● **DIRECTIONS**
Extract each line below that contains the string "series", and reproduce those lines verbatim.

++++++++++

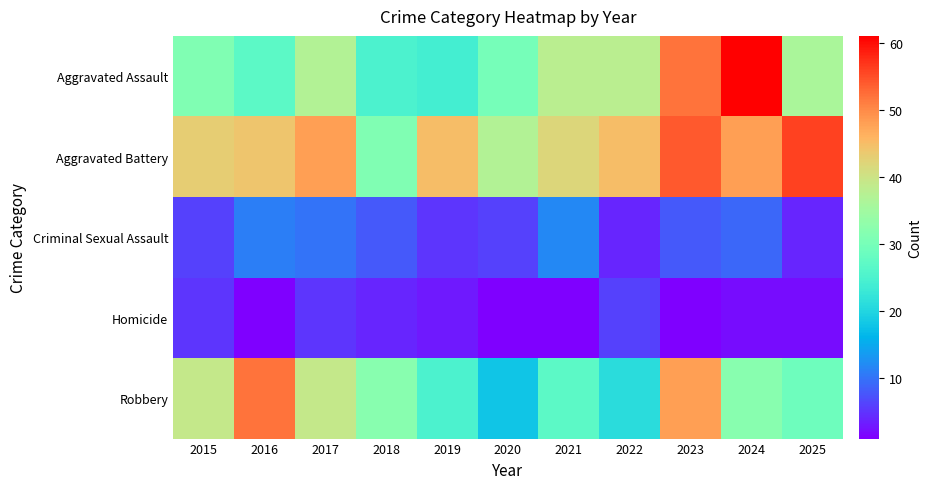

At which category is the sum across all series the highest?

2023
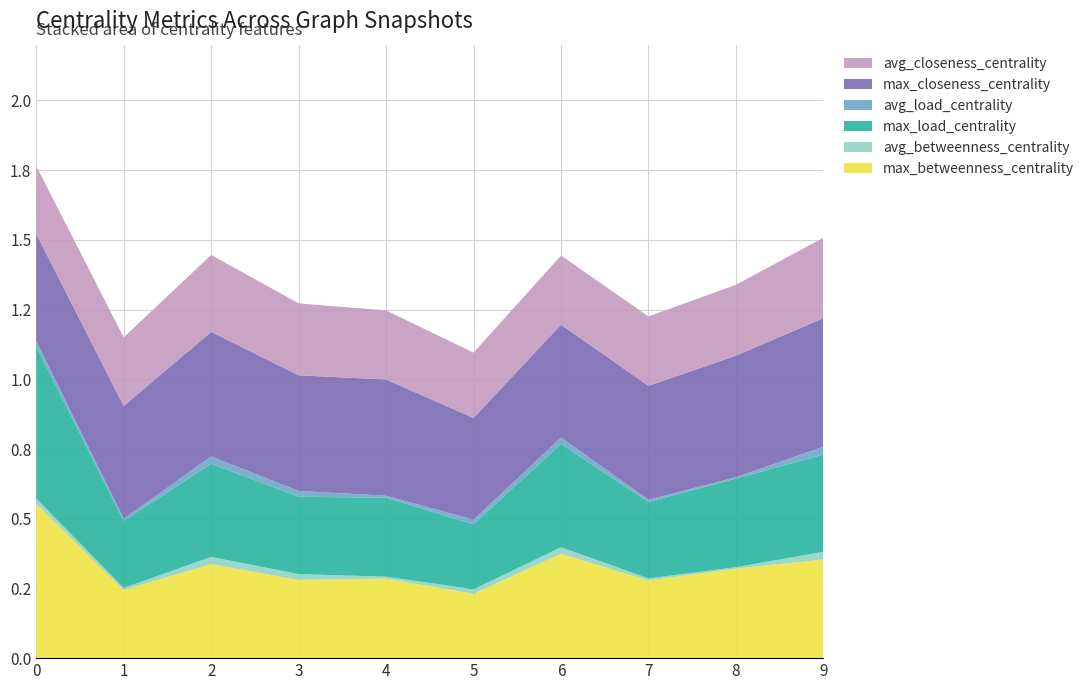

Reading left to right, list all the values displayed in this chart.

max_betweenness_centrality: 0.6	0.2	0.3	0.3	0.3	0.2	0.4	0.3	0.3	0.4
avg_betweenness_centrality: 0.0	0.0	0.0	0.0	0.0	0.0	0.0	0.0	0.0	0.0
max_load_centrality: 0.5	0.2	0.3	0.3	0.3	0.2	0.4	0.3	0.3	0.3
avg_load_centrality: 0.0	0.0	0.0	0.0	0.0	0.0	0.0	0.0	0.0	0.0
max_closeness_centrality: 0.4	0.4	0.4	0.4	0.4	0.4	0.4	0.4	0.4	0.5
avg_closeness_centrality: 0.2	0.2	0.3	0.3	0.2	0.2	0.2	0.2	0.3	0.3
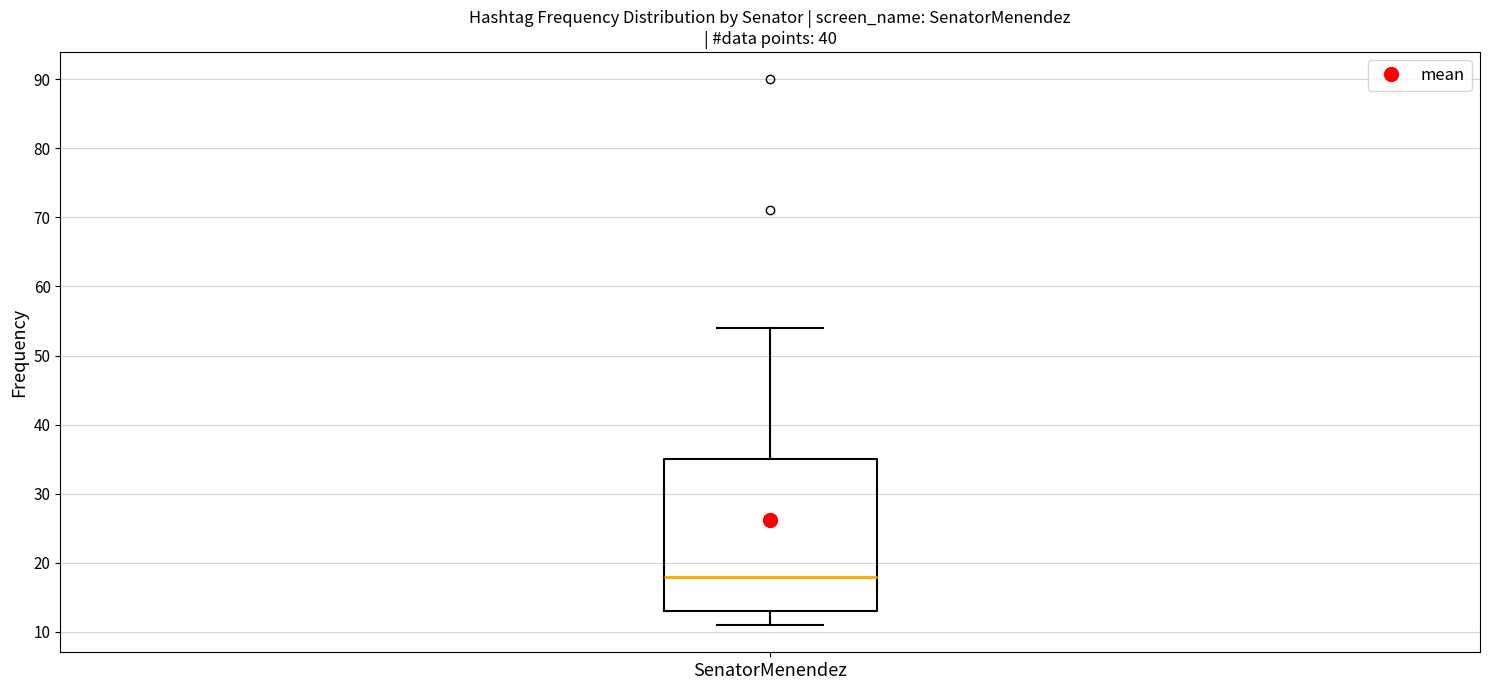

Read this box plot against the y-axis: the position of the median line, the range covered by the box, and the ends of both whiskers. The values are not printed on the chart, so give them approximately, as read against the axis.

median 18, box 13 to 35, whiskers 11 to 54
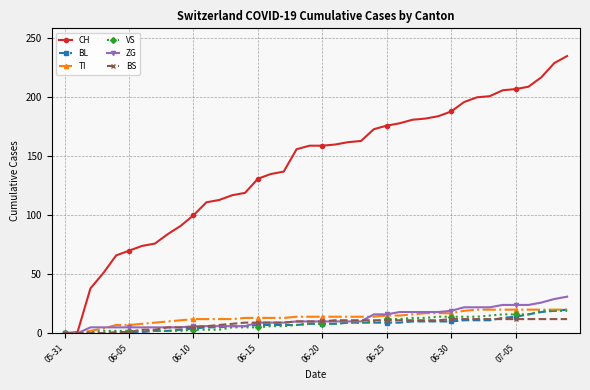

At how many categories does at least one series exceed 35?

38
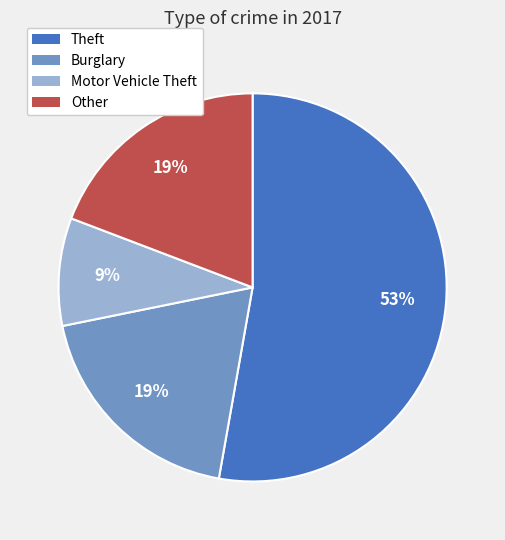

To the nearest percent, what is the difference between the largest and smallest slice percentages?

44%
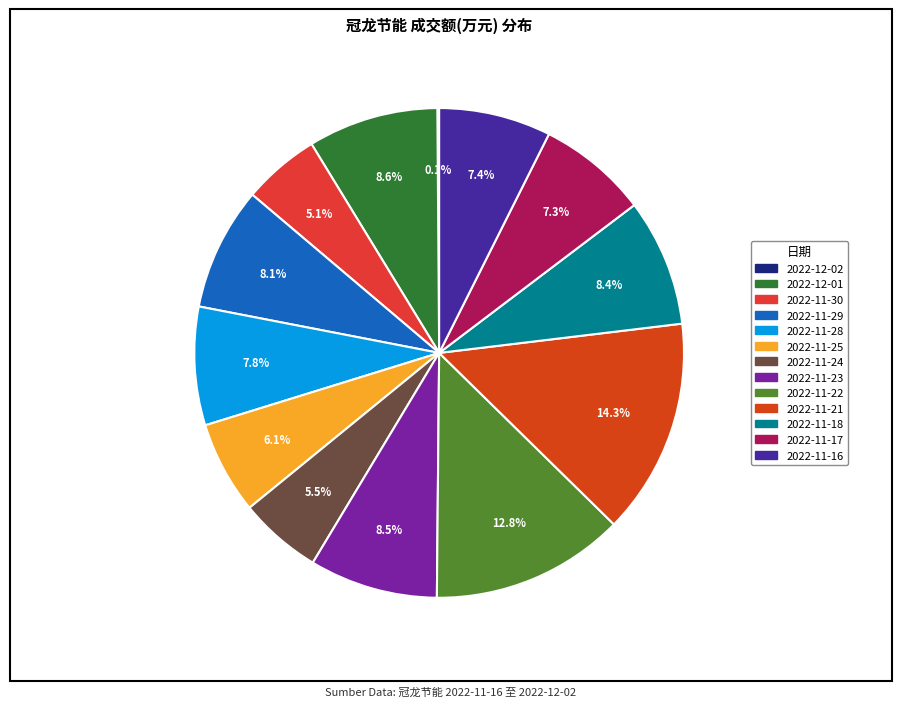

What percentage is the 2022-11-30 slice, to the nearest percent?

5%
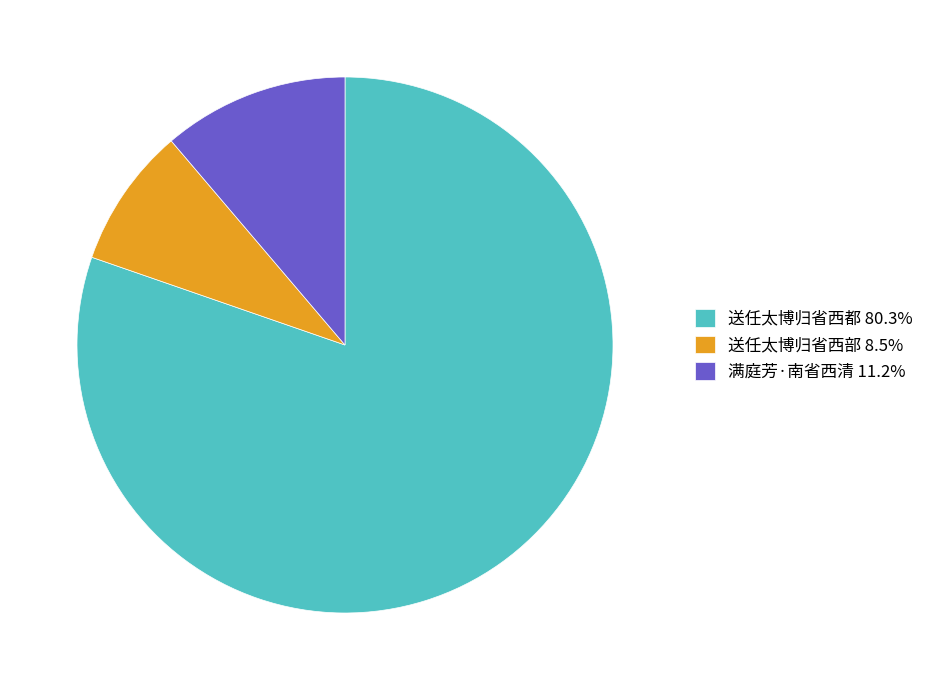

What is the smallest slice in the pie chart?

送任太博归省西部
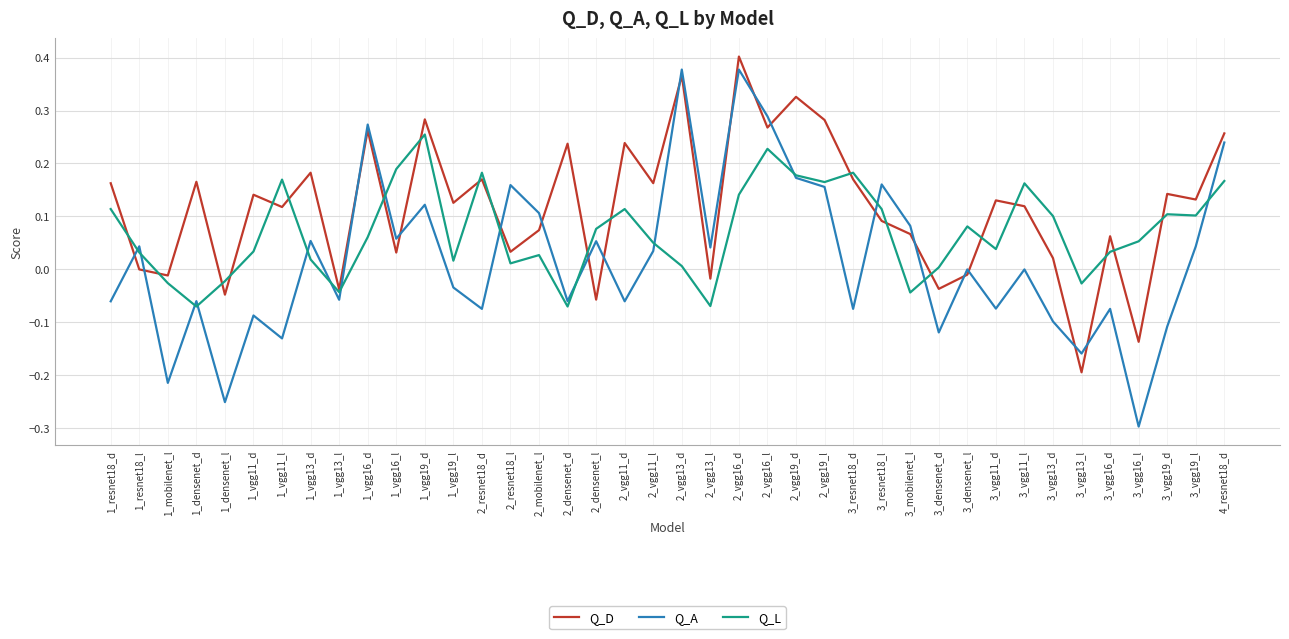

Which category has the lowest value across all series?

3_vgg16_l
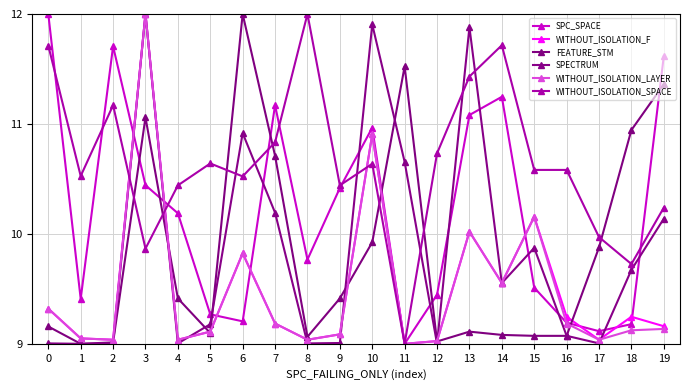

How many lines are shown in the chart?

6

++++++++++

● **SOLVED PROBLEM**
At which category is the sum across all series the highest?
At how many categories does at least one series exceed 35?
Which category has the lowest value across all series?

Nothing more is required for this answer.